Osterburg l Erstmal ankommen, die Leute und Wege kennenlernen, das Haus, die Gepflogenheiten. Sylvia Kmieciak ist kein Mensch, der gleich alles umkrempeln will. „Das käme hier auch sicher nicht gut an.“ Wenn die Höwischerin durch die Räume der VS-Begegnungsstätte Osterburg führt, ist da bereits ein „unser“ und „wir“ zu vernehmen. Langsam kommt die 55-Jährige an ihrem neuen Arbeitsort an, „am Anfang prasselt schon ganz schön viel auf einen ein, du bist ja immer präsent“. Aber schön ruhig, „das spielt sich alles ein“. Grundsätzlich gilt: „Ich höre nicht auf das, was erzählt wird. Ich mache mir gerne mein eigenes Bild von den Dingen.“

14 Jahre mit einer Caféteria selbstständig

Man kann wohl von einem richtigen Neuanfang sprechen. Zuletzt arbeitete Sylvia Kmieciak nämlich in der Qualitätskontrolle der Osterburger „Pillenbude“ (MPA Pharma), „das war natürlich was ganz anderes“. Genau deswegen, aber in erster Linie auch wegen des Schichtdienstes, den Sylvia Kmieciak vorm Hintergrund ihres 14-jährigen Sohnes nicht mehr haben wollte, wurde sie neugierig, als die Stelle der Begegnungsstättenleiterin ausgeschrieben war. In der Stellenanzeige war „Koordinationstätigkeiten“ im gleichen Atemzug mit „kochen und backen“ aufgeführt, das verdutzte sie, machte neugierig. „Aber klar, hier musst du alles können, wenn mal Personalnotstand ist.“ Das mit dem Backen und Co sei auch gar kein Problem, war Sylvia Kmieciak doch 14  Jahre lang mit der Caféteria in der Sparkasse Salzwedel selbstständig. Und selbstständig heißt ja bekanntlich „selbst“ und „ständig“. Die Rührschüssel versetze sie also keineswegs in Panik.

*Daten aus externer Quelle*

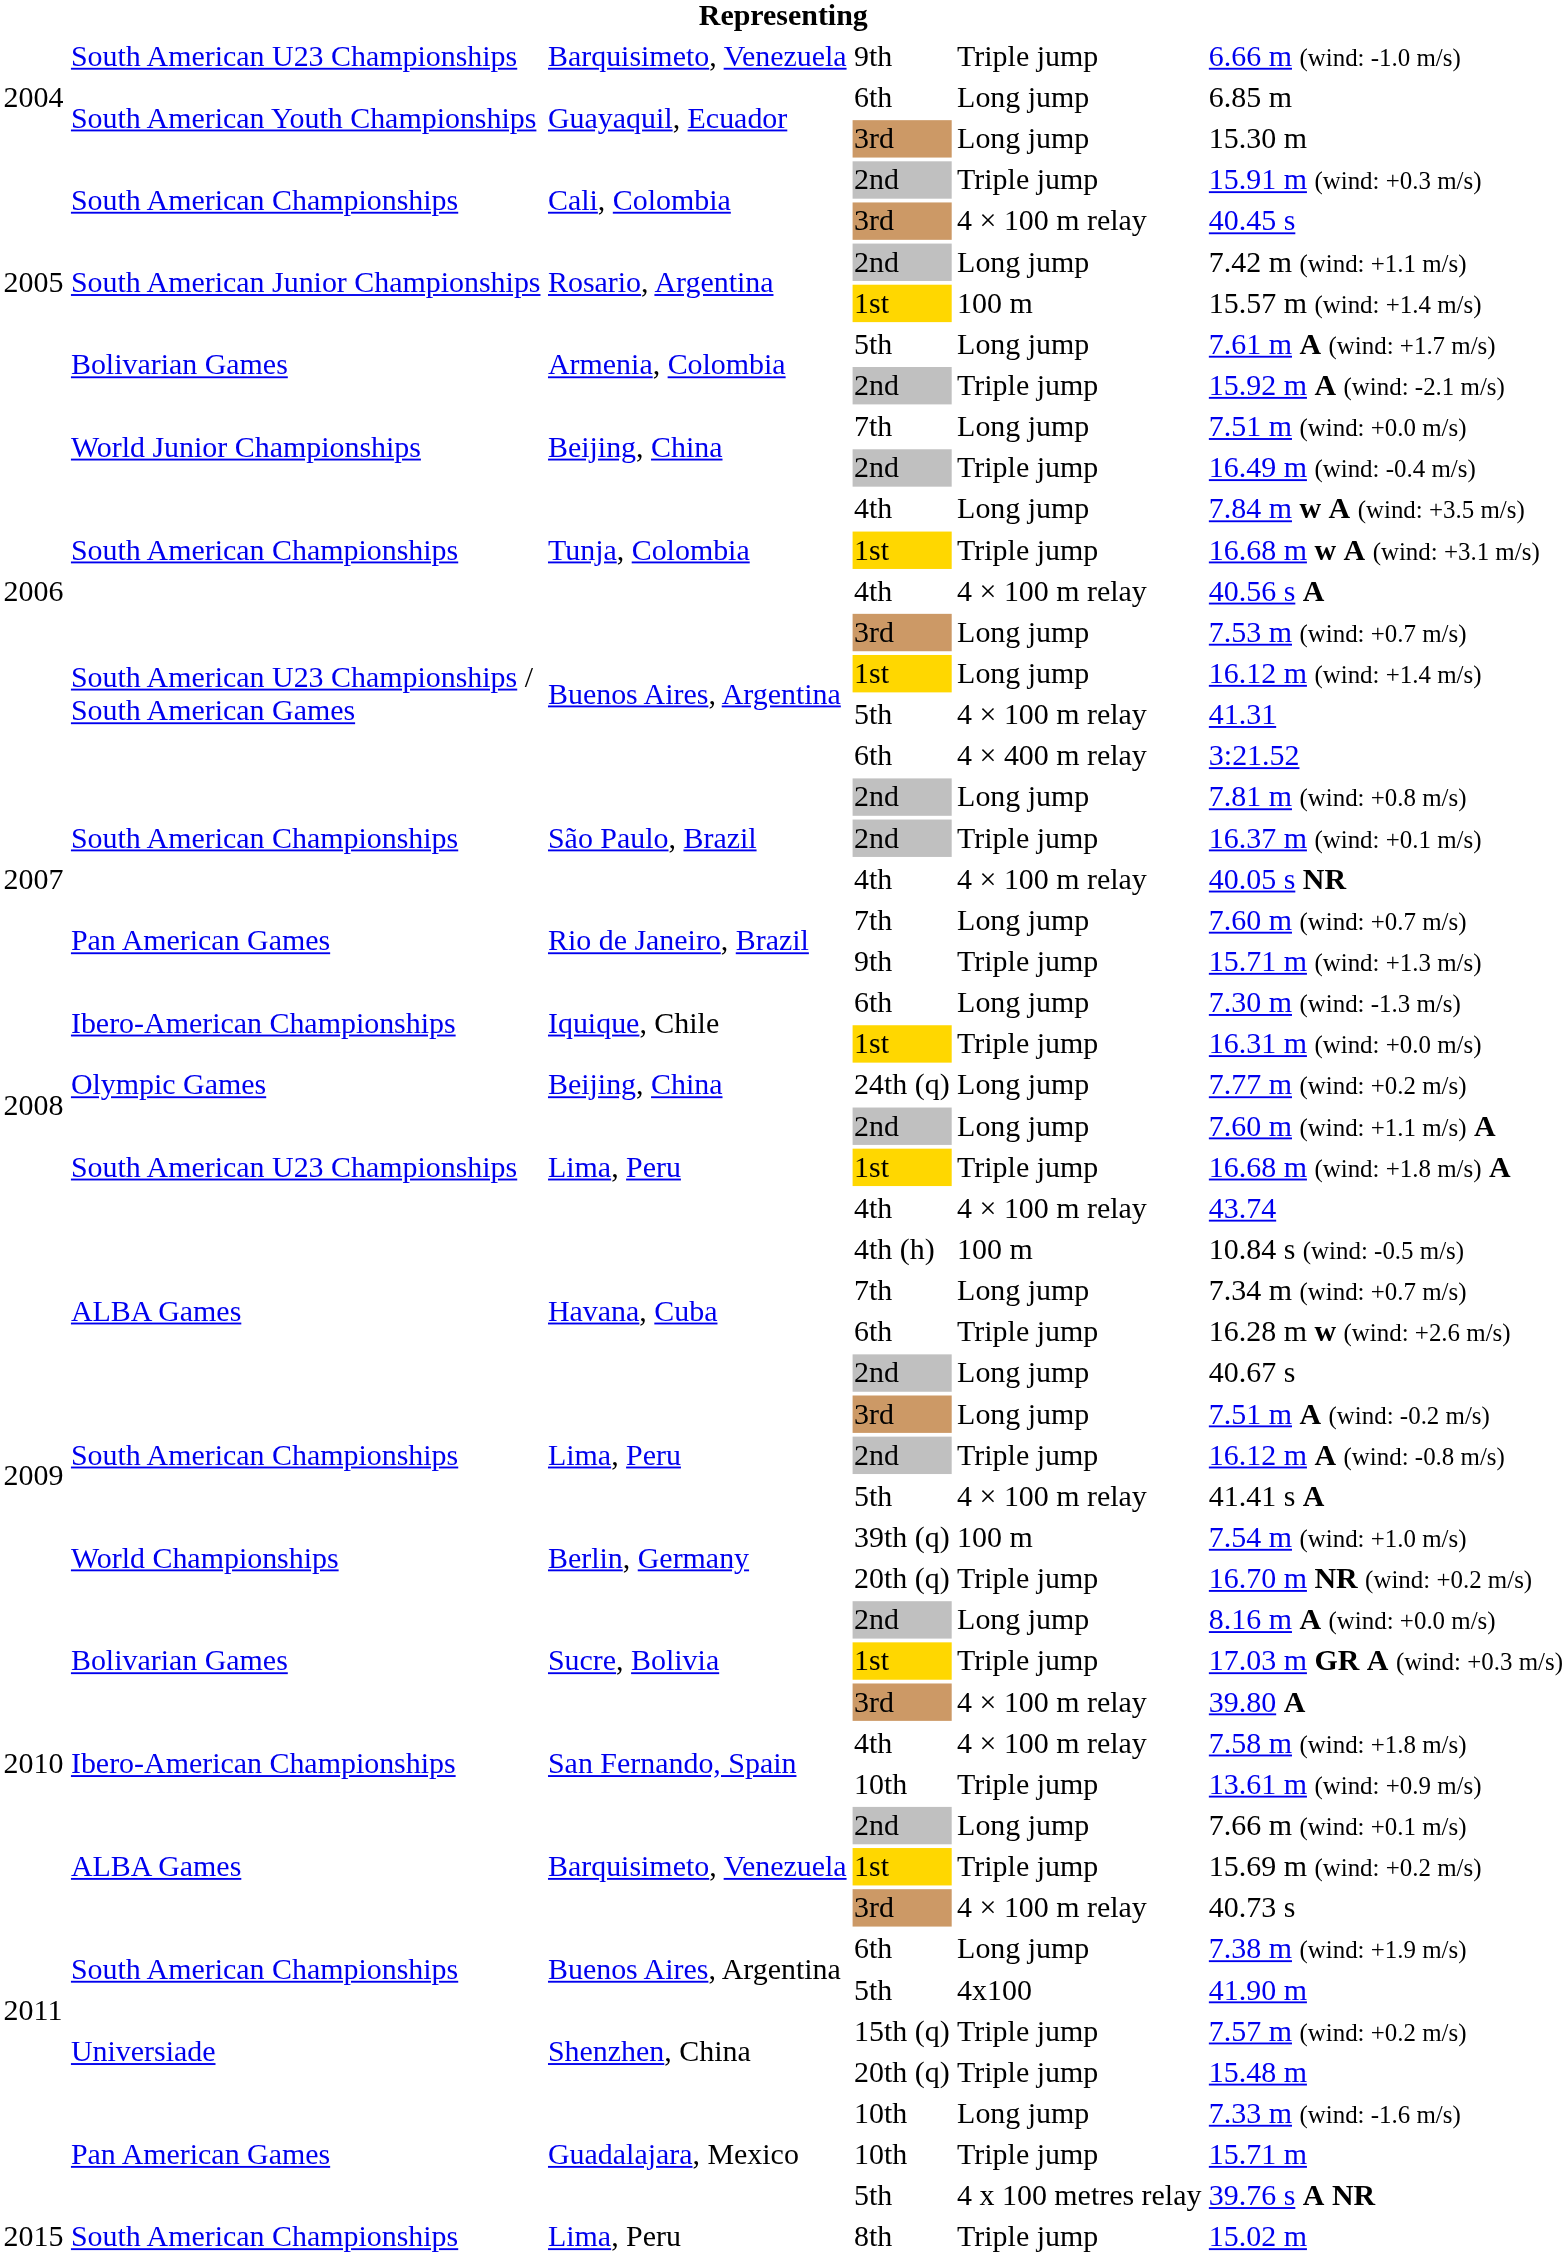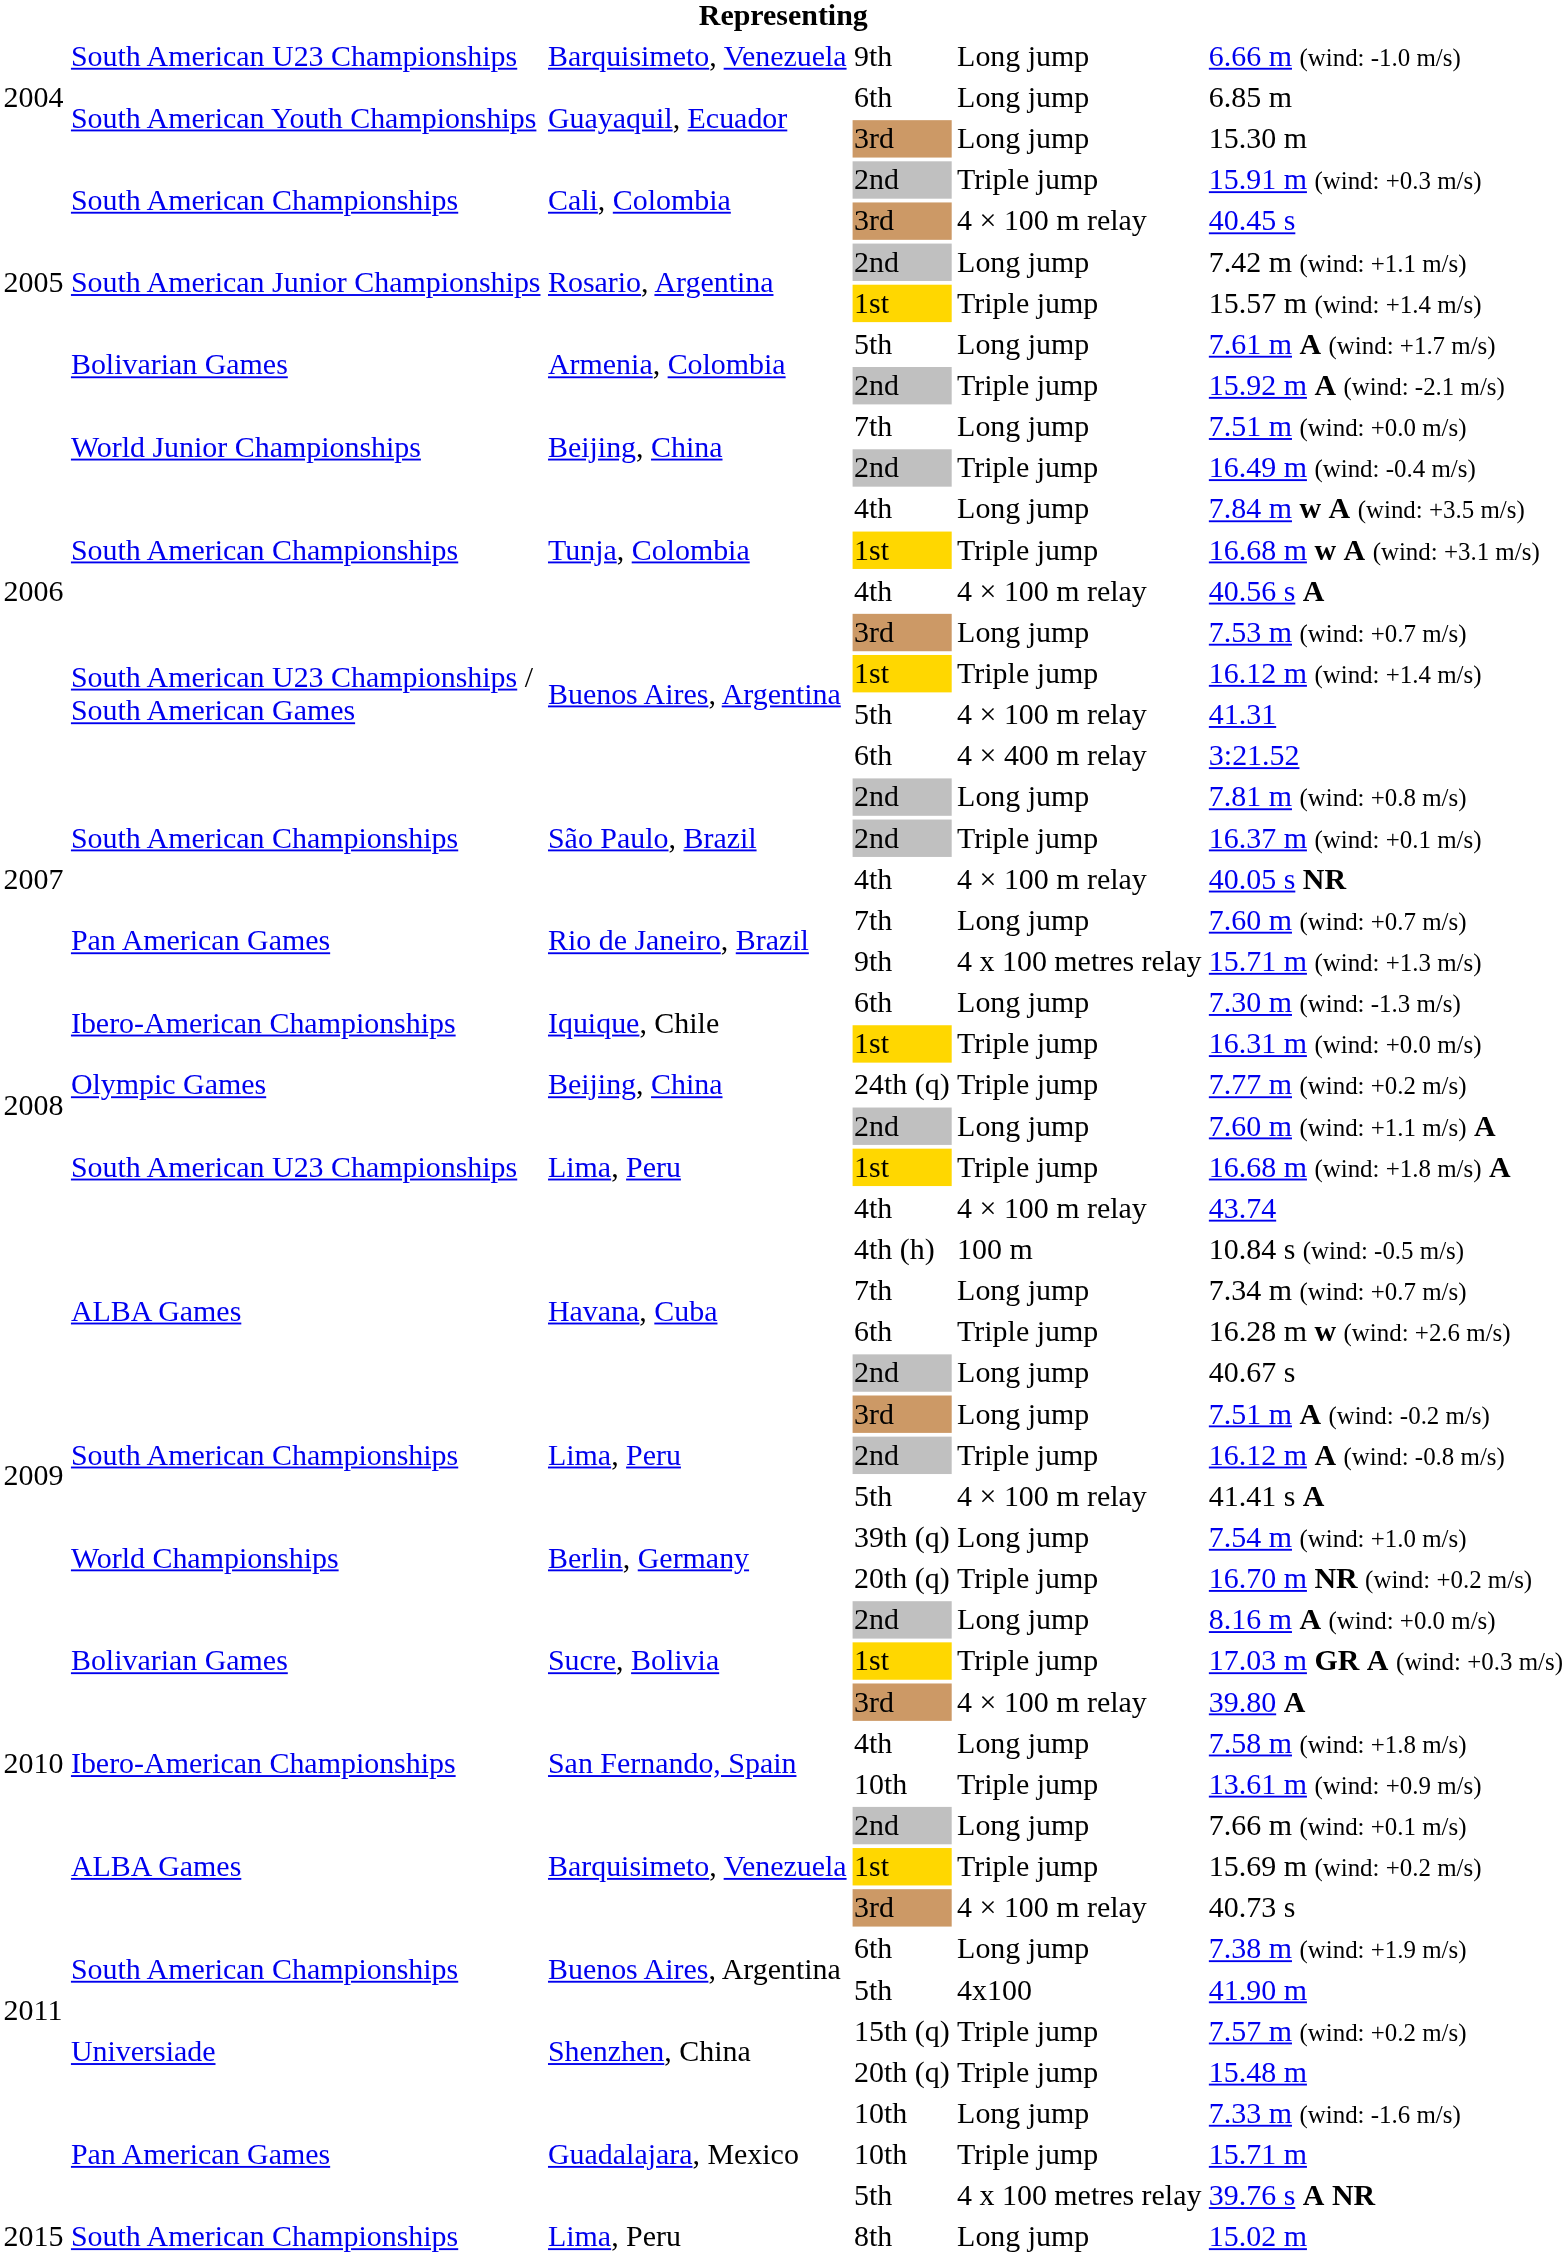Barquisimeto, Venezuela / 9th | column 5: Triple jump -> Long jump
Rosario, Argentina / 1st | column 5: 100 m -> Triple jump
Buenos Aires, Argentina / 1st | column 5: Long jump -> Triple jump
Rio de Janeiro, Brazil / 9th | column 5: Triple jump -> 4 x 100 metres relay
Beijing, China / 24th (q) | column 5: Long jump -> Triple jump
Berlin, Germany / 39th (q) | column 5: 100 m -> Long jump
San Fernando, Spain / 4th | column 5: 4 × 100 m relay -> Long jump
Lima, Peru / 8th | column 5: Triple jump -> Long jump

Gerade dass der neue Job so vielfältig ist, gefalle „der Neuen“. Einkaufen, jemanden fahren, Veranstaltungen und Reisen organisieren, die Fäden in den Händen halten. Und dabei immer auch „ein offenes Ohr für die Senioren haben“. Das sei doch eine schöne Gemengelage. Dass die Senioren ihre kleineren und größeren Sorgen haben, wurde Sylvia Kmieciak schnell gewahr. Die Volkssolidarität kannte sie bisher vor allem durch ihre Mutter, die von Reisen und Veranstaltungen der Organisation sehr zehre. „Ich habe sie auch immer dazu ermuntert, daran teilzunehmen.“

Mit Kritik bitte gern direkt zur Leiterin

Was Veranstaltungen betrifft, kommt Sylvia Kmieciak gerade in einer intensiven Zeit zur Volkssolidarität Osterburg. Nächste Woche Karneval, am 5. Dezember Weihnachtsfeier im Hause, am 6. Dezember die städtische Weihnachtsfeier, in die sich die Volkssolidarität mit einbringt. „Es geht also gleich gut los.“ Aber da ist ja auch das Team, „mit mir sind wir hier am Standort zu sechst“. Derzeit 427 Mitglieder habe die Volkssolidarität Osterburg, verteilt auf neun Ortsgruppen. Wer Sorgen oder Kritik habe, möge sich bitte immer gern an die neue Leiterin wenden.

Und wenn sich Sylvia Kmieciak noch etwas wünschen darf, wäre es, „dass man auch mir noch etwas Zeit beim Ankommen gewährt“. Mit großer Freude blickt Sylvia Kmieciak auf die für das nächste Jahr angesetzte Gestaltung eines kleinen Gartens der Sinne im Außenbereich der Volkssolidarität. Nicht zuletzt, weil der Garten genau Sylvia Kmieciaks Ding ist. „Ich liebe Blumen.“

Die im Raum Bismark Aufgewachsene sei ansonsten ein absoluter Familienmensch. Ihre drei Kinder schenkten ihr bereits vier Enkelkinder. Alles passt also. „Und wenn sie mich hier so lange haben wollen, bleibe ich gerne bis zu meiner Rente.“ Dazu ein Lächeln von Frau Kmieciak, die so ganz ohne „sch“ oder „tsch“ ausgesprochen wird. Herzlich willkommen, Frau „Kmiziak“.